Rabbi Yerucham Levovitz (Daat Torah, pp. 26-27) sidesteps the question as to which emotions were experienced, and instead focuses on distinguishing between the functionality of the two emotions. After we fail, it is natural and healthy to feel a negative emotion, whether it be sadness, frustration, or remorse. This functional negative emotion – represented in the verse as Cain being distressed – can motivate us to improve our ways for the future. Yet, Cain’s emotional experience doesn’t end at distressed. It transforms into an unhealthy emotion of “his face fell.” This, Rabbi Levovitz argues, is the way of the evil inclination. It doesn’t just want to knock us down but wants us to stay down. Instead of the negative emotion leading to improvement, it leads to despondency.

In fact, when God addresses Cain afterwards, He informs him that if he chooses to improve his ways, all will be forgiven, but if he doesn’t, then sin crouches at the door, ready to pounce again. It is here, Ramban contends, that Cain is introduced to the concept of repentance. Sforno adds that God is telling Cain that it is pointless to brood over the past. The point is to fix your behavior for the future. Our emotional response to sin should be functional. It should lead us away from future sin and toward improved behavior. If we respond emotionally unhealthy to sin, then it will just lead to more sin.

One strategy for keeping our emotional response to sin healthy is to not let the sin corrode our sense of self. As the Midrash states, “Praiseworthy is the person who is higher than his sins, and not that his sins are higher than he is (Bereishit Rabba 22:11).” We must keep our core identity above our sins, and not have our sins define who we are.
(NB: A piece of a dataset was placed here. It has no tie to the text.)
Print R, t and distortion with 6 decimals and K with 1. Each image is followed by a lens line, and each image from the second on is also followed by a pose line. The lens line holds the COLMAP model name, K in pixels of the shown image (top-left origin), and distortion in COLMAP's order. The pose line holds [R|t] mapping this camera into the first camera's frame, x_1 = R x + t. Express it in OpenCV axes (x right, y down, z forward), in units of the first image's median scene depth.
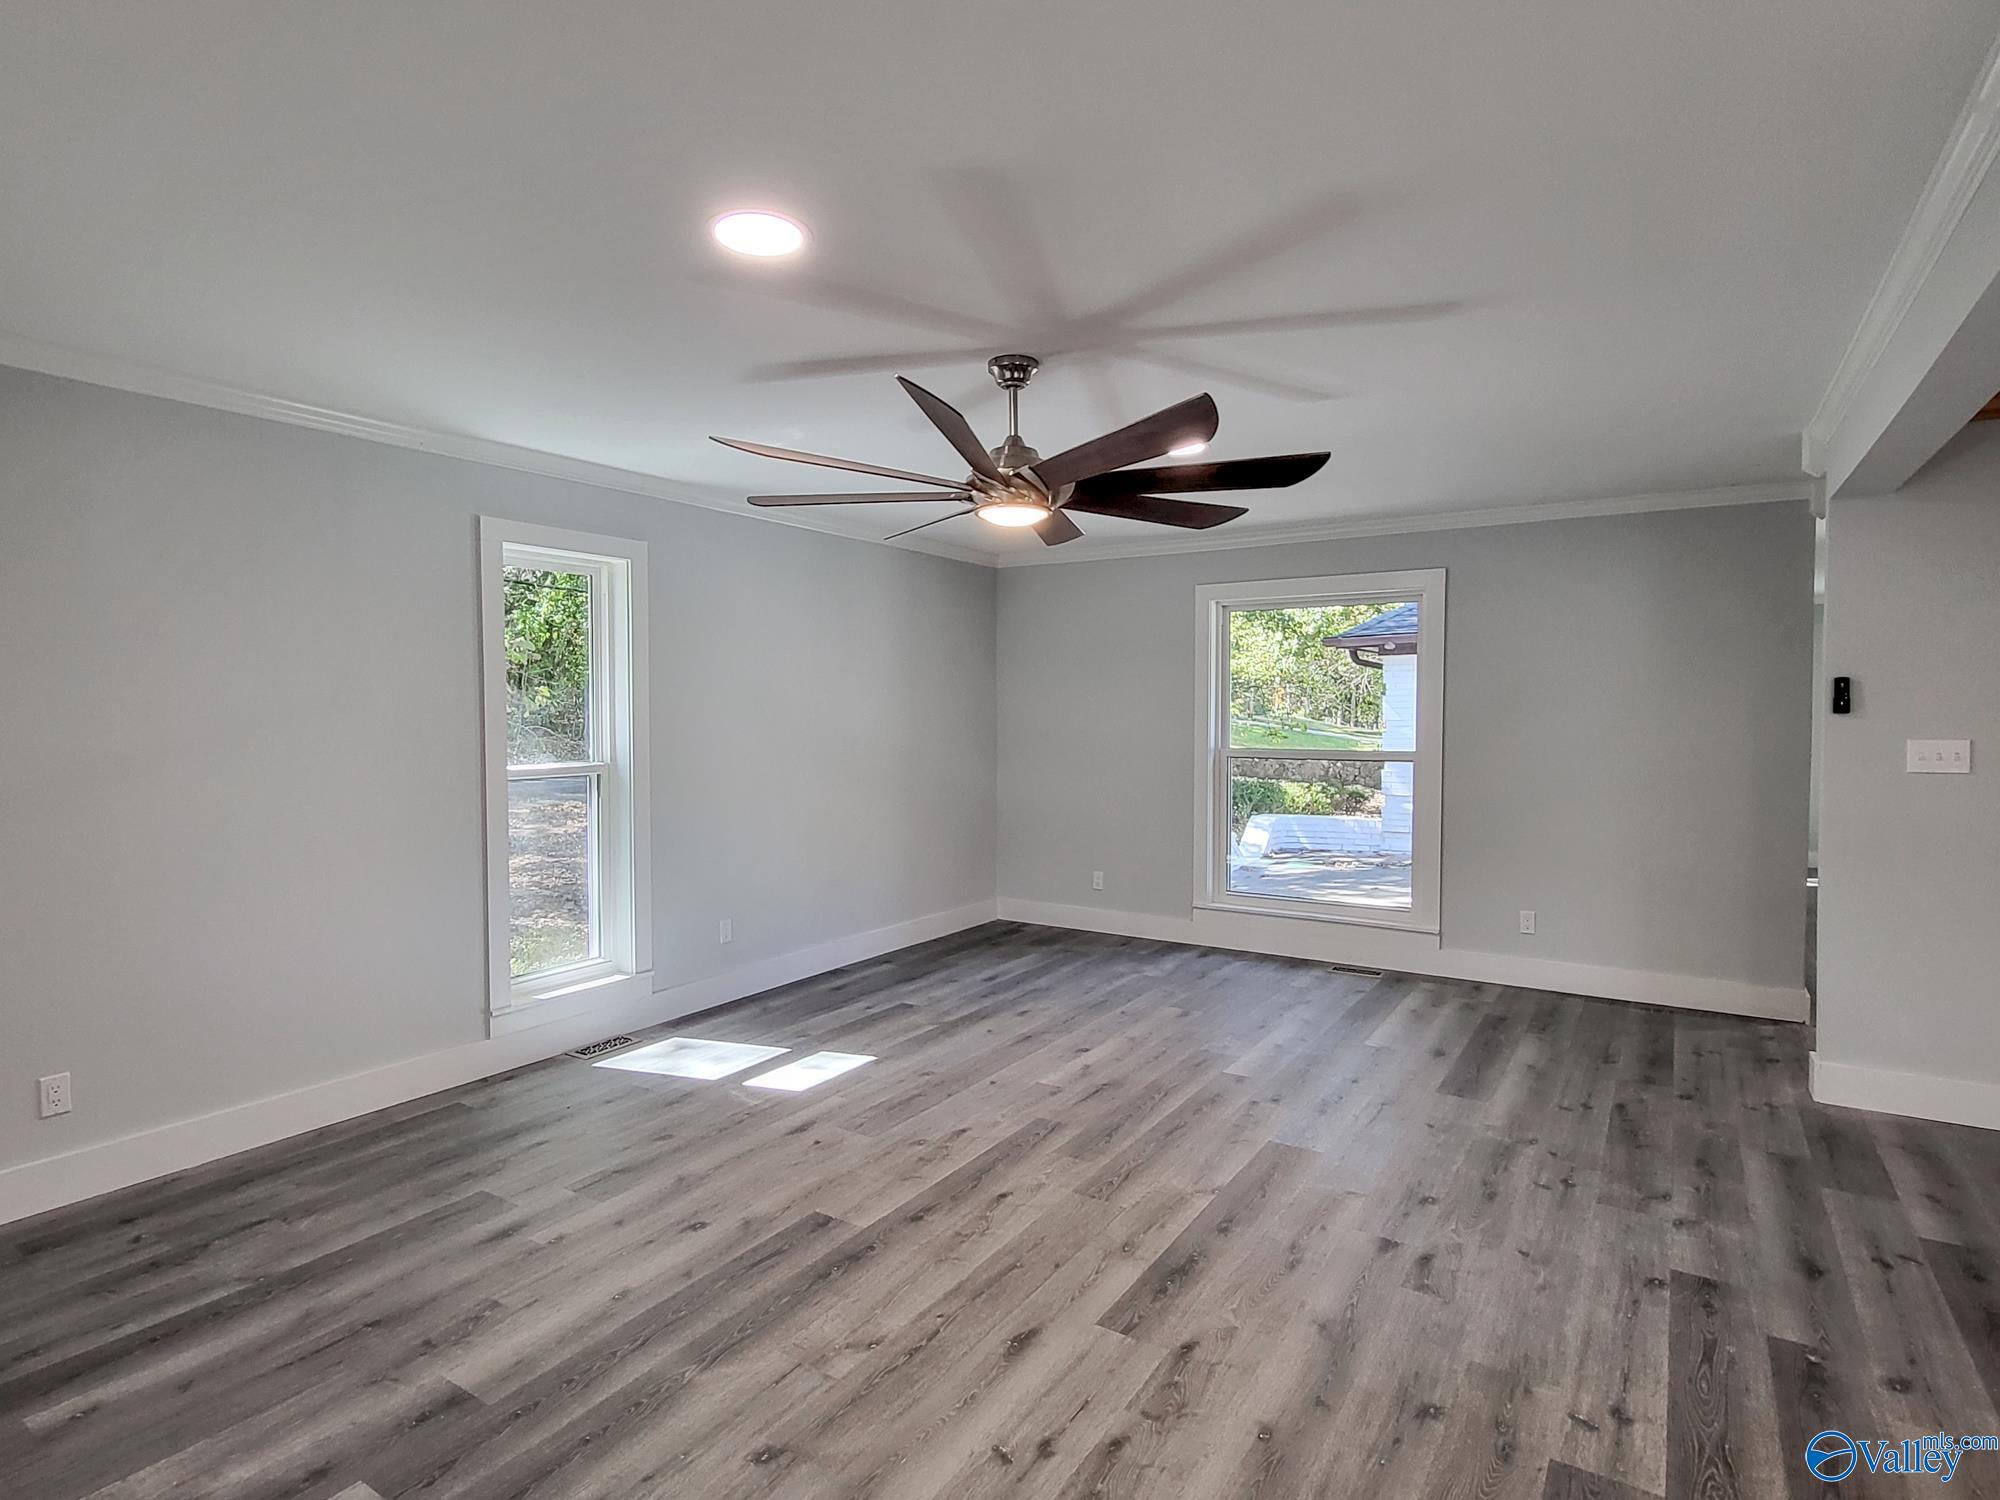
lens RADIAL K [[1054.5, 0, 994.6], [0, 1054.5, 746.3], [0, 0, 1]] dist [-0.005307, -0.000374]
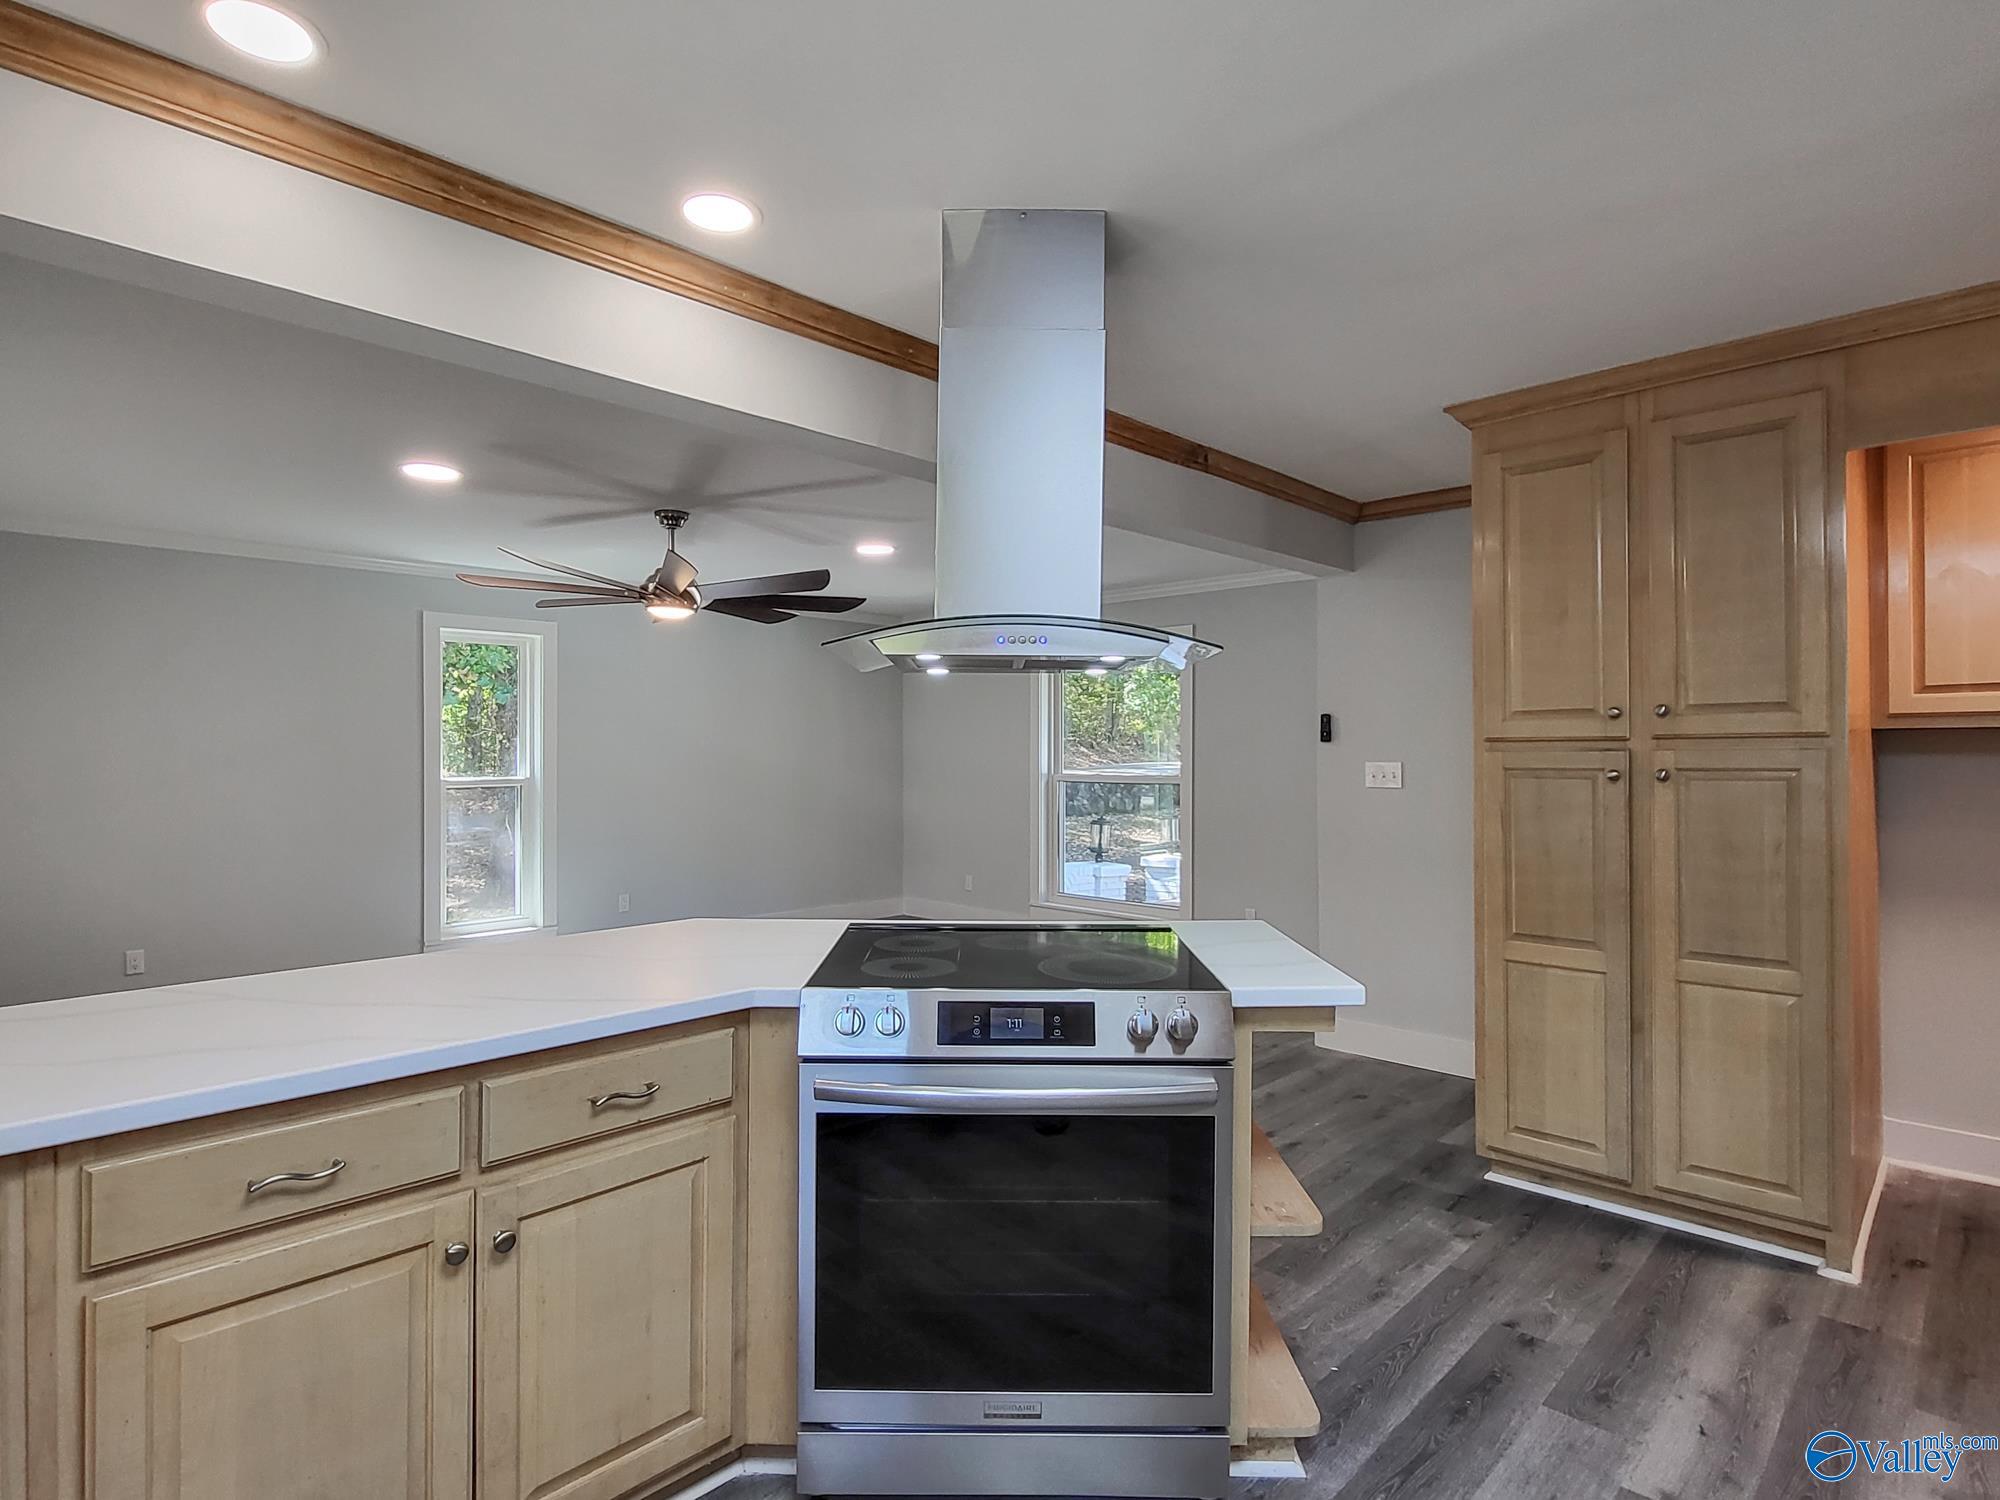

As Rabbi Shimon tells us in Pirkei Avot (2:13), “Do not be wicked in your own eyes.” Once we identify ourselves as wicked, evil, or sinful, we are in danger of generating an unhealthy emotion in response to a sin.

If we are to learn from the story of Cain, we need to respond to failure and sin in a functional way. We can do this by acknowledging the sin, feeling an appropriate amount of healthy negative emotion about the past, and most importantly, focusing our energy on improving ourselves for the future.